Every now and then I feel like revisiting Thomas Hardy. I loved these novels when I first read them, and I reread them repeatedly during my studies – but I’ve not touched them in what must by now be twenty years. When I look for something to read and come across Jude the Obscure on the shelves, I first remember how strongly I felt about the novel at the time, and then I remember how Hardy’s novel finally made me feel. Who knows: perhaps I should choose some of the author’s other novels, to see what else he had to offer than those two magnificent, depressing downers of English literature. Whatever else he puts his characters through in his earlier works, he kept the worst for the end – and it is understandable that, having finished writing Jude the Obscure, Thomas Hardy stopped writing prose altogether.

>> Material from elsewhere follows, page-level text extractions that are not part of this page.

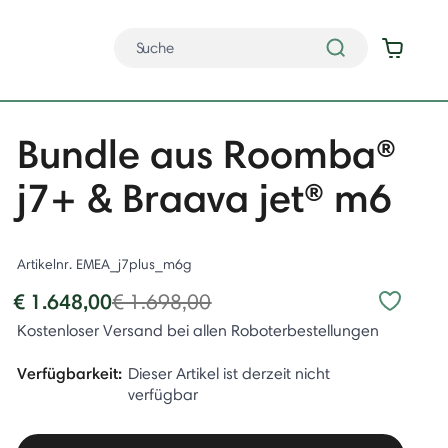
Bundle aus Roomba®
j7+ & Braava jet® m6
Artikelnr.
EMEA_j7plus_m6g
Price reduced from
to
€ 1.648,00
€ 1.698,00
Kostenloser Versand bei allen Roboterbestellungen
Verfügbarkeit:
Dieser Artikel ist derzeit nicht
verfügbar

P.S.: Four years after Jude, Michael Winterbottom adapted another novel by Thomas Hardy: The Mayor of Casterbridge, a novel that, while by no means light reading, is much less grim than Hardy’s two final novels and more in line with other 19th-century tragedies critical of society. Winterbottom’s adaptation, The Claim, is a much looser take on Hardy’s material and one that leans more into a notion of tragedy stemming from character at least as much as society – but there was also less need to tone down the material to make it the slightest bit more palatable.